Uncorking a big one, emerging director Marc Meyers spins a dynamic web of stories and viewpoints. The performances are there, with the chemistry between Liev Schreiber, Marisa Tomei and Peter Sarsgaard steaming off the screen. Even so, the viewer has to pay close attention; sometimes finding it difficult to impossible to fill in the missing links.

Fans of Schreiber’s tough guy fixer “Ray Donovan” TV series will appreciate the casting that brought him here. The first shot of him pulling up to a mysterious ultra modern mansion on too many leafy acres of upstate New York summons memories of trouble in high places. Oren Moverman’s screenplay (based on the novel by Stephen Amidon) ups the ante as we are jerked into the new reality. Schreiber is not a smart, tough super-fixer but Drew the plodding office worker. Clambering to the bottom rung of the upper crust, he is barely holding on.

His past history of compulsive gambling is a luscious dish, but one of several unneeded complexities. Ronnie, his loving and attractive second wife (played by a solid Betty Gabriel), tells him twins are on the way, a signal to the audience that he needs a big score. In a nice turn of plot his sullen daughter Shannon (Maya Hawke) lets us know his breakup with his first wife was not a pretty one. His banker underscores this skeleton by almost coming to blows over falsified loan documents. This better work.

Thank goodness it does not. Sleazy hedge fund hustler Quint Manning (a superb Peter Sarsgaard) and redoubtable lacky Godeep (Aasif Mandvi swallowing his pride) quickly lose everything and Meyers and Schreiber make sure we know it as Drew watches his new rebuilt life and fragile second chance go down the drain of Wall Street’s wet bar.

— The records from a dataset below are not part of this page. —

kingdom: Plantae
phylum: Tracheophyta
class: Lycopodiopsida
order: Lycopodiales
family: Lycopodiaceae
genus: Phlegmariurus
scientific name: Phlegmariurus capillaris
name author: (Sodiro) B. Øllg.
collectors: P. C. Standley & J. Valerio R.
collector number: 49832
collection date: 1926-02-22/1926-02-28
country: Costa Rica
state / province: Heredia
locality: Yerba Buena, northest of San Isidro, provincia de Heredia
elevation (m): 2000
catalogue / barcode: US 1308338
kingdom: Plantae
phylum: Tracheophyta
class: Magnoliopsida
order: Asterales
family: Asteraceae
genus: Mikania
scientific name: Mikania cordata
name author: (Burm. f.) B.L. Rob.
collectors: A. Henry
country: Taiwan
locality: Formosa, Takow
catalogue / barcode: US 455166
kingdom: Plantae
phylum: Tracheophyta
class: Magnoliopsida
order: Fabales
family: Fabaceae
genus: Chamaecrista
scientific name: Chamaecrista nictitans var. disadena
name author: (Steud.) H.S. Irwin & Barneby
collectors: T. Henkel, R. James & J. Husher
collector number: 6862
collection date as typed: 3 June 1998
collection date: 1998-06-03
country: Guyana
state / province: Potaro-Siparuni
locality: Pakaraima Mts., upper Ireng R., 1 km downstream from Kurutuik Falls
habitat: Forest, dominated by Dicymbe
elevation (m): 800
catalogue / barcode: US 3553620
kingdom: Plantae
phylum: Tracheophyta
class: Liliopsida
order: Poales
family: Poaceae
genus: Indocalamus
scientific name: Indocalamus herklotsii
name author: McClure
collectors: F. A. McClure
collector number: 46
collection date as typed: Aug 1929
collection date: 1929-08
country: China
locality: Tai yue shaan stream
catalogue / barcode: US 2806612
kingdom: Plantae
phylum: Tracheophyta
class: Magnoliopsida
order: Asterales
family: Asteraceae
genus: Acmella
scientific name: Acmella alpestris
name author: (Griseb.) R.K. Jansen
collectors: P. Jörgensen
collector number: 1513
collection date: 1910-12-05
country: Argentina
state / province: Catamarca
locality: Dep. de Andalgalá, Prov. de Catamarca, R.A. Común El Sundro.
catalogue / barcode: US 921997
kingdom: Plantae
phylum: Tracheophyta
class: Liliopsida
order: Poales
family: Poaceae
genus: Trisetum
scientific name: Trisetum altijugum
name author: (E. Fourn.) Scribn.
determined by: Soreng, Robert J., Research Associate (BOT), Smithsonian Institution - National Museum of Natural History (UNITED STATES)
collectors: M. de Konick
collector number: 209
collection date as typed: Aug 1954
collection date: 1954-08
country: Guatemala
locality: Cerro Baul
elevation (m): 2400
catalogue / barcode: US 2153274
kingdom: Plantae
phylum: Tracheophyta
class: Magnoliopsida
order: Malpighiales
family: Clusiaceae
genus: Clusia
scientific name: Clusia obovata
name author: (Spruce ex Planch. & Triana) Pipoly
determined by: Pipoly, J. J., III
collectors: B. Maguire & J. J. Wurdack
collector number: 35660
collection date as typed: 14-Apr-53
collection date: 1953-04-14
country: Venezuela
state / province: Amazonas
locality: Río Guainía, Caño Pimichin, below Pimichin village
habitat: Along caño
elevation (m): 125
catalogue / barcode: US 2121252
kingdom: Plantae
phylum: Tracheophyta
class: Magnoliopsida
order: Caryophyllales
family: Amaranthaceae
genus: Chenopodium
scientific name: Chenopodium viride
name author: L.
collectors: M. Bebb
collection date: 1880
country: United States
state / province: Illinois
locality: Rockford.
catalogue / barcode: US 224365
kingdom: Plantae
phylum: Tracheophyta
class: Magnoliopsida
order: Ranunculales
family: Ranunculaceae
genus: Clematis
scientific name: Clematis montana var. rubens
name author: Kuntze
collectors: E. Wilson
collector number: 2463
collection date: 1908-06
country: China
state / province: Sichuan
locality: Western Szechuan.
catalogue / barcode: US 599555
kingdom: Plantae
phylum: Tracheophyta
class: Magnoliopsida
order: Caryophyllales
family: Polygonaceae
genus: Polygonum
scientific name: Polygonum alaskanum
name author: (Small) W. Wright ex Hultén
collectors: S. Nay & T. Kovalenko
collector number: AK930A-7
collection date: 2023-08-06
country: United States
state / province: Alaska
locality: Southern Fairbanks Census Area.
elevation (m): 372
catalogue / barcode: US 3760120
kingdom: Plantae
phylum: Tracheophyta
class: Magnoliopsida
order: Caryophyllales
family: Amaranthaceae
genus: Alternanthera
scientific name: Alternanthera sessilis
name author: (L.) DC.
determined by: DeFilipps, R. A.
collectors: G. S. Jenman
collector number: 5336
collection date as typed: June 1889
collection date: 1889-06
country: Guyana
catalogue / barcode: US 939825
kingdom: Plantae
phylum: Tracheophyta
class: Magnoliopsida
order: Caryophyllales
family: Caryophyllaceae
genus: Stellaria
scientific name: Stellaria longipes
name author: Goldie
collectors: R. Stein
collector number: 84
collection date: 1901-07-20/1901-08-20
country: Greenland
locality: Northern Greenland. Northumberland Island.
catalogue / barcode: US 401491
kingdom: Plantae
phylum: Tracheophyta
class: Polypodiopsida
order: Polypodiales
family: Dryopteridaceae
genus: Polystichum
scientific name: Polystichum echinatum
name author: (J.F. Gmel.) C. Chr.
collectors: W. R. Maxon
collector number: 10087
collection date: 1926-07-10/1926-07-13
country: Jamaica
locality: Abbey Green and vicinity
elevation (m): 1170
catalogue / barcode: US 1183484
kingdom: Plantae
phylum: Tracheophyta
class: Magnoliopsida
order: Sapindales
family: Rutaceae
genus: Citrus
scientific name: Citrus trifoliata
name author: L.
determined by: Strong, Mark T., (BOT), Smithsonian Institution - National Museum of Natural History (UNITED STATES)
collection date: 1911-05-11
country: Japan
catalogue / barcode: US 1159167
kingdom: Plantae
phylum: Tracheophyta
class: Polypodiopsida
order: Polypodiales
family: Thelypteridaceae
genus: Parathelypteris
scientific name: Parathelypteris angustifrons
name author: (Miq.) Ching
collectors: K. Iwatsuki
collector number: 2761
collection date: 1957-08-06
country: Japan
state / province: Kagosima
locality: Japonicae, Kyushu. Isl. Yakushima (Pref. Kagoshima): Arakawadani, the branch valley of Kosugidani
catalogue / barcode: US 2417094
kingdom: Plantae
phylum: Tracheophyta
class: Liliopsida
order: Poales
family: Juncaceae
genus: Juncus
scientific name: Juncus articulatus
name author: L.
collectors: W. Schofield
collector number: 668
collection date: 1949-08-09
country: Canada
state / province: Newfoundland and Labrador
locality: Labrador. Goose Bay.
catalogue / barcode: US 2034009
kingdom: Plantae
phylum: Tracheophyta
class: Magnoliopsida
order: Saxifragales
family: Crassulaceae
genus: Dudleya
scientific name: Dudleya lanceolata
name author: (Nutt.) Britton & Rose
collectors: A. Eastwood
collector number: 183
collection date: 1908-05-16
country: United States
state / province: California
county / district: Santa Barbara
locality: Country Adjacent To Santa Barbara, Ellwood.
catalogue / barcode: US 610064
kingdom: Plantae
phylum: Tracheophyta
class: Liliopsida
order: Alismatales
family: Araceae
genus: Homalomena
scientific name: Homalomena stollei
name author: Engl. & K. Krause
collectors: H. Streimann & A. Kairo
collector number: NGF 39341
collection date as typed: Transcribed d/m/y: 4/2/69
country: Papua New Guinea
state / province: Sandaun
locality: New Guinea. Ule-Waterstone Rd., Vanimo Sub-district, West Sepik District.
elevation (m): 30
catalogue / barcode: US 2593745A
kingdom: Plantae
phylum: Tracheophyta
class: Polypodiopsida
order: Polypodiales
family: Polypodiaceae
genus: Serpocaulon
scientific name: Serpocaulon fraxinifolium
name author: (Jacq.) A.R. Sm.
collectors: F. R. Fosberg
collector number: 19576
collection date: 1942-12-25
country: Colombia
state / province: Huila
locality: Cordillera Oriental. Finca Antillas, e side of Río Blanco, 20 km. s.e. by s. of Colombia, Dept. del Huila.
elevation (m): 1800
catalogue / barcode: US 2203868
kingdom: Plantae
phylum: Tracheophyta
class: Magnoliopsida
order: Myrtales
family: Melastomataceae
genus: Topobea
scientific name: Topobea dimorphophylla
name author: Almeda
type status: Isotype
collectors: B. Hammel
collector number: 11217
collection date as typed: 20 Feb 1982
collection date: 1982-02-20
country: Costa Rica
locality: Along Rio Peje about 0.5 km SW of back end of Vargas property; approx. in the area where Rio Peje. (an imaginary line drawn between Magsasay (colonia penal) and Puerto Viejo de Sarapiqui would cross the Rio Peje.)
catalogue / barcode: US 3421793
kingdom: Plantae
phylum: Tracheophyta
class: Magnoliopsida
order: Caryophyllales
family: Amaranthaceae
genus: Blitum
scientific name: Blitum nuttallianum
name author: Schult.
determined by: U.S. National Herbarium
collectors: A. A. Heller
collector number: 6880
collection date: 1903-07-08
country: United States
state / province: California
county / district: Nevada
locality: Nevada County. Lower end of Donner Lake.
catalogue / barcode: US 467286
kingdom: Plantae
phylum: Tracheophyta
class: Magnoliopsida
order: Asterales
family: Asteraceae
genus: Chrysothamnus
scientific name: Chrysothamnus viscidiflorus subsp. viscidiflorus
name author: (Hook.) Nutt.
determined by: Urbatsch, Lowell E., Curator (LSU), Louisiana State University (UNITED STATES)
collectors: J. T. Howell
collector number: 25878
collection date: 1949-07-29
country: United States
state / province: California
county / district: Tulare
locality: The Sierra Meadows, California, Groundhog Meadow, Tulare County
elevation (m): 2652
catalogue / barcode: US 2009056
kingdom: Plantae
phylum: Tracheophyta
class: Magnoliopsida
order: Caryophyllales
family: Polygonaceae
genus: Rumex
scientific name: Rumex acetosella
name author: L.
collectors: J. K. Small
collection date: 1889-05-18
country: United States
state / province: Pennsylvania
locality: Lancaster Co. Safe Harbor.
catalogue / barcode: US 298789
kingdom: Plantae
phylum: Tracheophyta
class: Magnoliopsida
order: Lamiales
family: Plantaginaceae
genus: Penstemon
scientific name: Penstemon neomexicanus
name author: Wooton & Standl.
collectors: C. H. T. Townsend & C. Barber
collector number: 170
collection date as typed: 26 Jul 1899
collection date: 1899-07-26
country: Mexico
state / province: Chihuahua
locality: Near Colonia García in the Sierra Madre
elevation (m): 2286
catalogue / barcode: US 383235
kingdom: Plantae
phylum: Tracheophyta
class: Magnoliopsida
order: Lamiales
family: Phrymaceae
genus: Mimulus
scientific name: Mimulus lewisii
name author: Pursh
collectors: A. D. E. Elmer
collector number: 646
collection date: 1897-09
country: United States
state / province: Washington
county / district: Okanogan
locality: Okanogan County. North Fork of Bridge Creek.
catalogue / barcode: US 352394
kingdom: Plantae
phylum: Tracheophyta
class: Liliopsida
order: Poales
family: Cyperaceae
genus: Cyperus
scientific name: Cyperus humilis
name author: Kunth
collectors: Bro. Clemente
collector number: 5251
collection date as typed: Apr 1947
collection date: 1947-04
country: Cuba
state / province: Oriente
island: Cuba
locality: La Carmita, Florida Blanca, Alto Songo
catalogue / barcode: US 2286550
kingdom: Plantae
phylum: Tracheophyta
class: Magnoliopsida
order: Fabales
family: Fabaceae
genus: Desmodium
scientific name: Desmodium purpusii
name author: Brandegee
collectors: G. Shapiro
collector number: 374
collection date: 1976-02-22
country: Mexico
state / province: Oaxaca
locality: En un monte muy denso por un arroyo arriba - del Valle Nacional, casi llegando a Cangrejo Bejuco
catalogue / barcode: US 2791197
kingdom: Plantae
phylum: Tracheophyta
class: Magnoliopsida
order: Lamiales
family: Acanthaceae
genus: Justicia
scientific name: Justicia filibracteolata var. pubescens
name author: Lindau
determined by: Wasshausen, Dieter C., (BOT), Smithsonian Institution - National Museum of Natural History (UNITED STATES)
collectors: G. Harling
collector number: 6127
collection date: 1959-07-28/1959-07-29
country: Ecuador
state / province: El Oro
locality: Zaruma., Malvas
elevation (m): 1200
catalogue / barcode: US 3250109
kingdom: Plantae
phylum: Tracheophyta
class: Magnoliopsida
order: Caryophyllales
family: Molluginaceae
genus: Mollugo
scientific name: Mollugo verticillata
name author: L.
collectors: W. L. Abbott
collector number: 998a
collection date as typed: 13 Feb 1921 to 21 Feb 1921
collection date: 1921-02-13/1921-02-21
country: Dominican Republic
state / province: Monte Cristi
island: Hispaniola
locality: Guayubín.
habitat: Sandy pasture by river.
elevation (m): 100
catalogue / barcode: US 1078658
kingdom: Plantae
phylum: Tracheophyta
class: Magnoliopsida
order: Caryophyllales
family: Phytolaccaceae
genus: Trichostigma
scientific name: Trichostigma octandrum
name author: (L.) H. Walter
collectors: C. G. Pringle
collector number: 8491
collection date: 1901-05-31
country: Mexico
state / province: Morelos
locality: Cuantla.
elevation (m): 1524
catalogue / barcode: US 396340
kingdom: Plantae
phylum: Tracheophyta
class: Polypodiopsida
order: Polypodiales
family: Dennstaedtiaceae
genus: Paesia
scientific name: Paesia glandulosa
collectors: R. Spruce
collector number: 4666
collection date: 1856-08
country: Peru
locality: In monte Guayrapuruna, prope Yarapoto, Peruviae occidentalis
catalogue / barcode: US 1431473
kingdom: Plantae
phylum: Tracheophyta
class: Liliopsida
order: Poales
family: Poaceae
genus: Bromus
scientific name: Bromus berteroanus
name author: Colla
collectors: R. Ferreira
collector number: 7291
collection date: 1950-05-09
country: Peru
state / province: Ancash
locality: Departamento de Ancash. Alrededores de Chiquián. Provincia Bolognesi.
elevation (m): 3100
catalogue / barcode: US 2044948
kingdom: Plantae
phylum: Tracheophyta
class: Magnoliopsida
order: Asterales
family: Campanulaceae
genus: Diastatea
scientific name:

Anchoring a host of great supporting performances, Marisa Tomei emerges as pivotal has-been actress and theatre impresario wannabee, but the screenplay plays hard to get with her contribution. With so many moving parts (her mother as Alzheimer’s victim) the viewer could have used the break of having her role as lady of the house nailed in the opening scenes. In fact, tycoon dirt bag Quint’s house does not even look like a house, but more like a country club.

Small details detract from the excellent tension and enthralling acting by forcing too much gear grinding to keep track of goings on. The third story about a drunken hit and run by one of the kids is told in flashbacks that are so smooth and unannounced that they are not confirmed as flashbacks until a couple flashbacks later.

No matter, the screen chemistry between the three leads, Schreiber, Sarsgaard and Tomei carries the day. A masterpiece of casting and a good introduction to several young performers.

Possible Oscar nod for Aasif Mandvi as Godeep, best hubris lightning rod of 2020, and best character name Godeep for a plan that goes deep in all the wrong ways.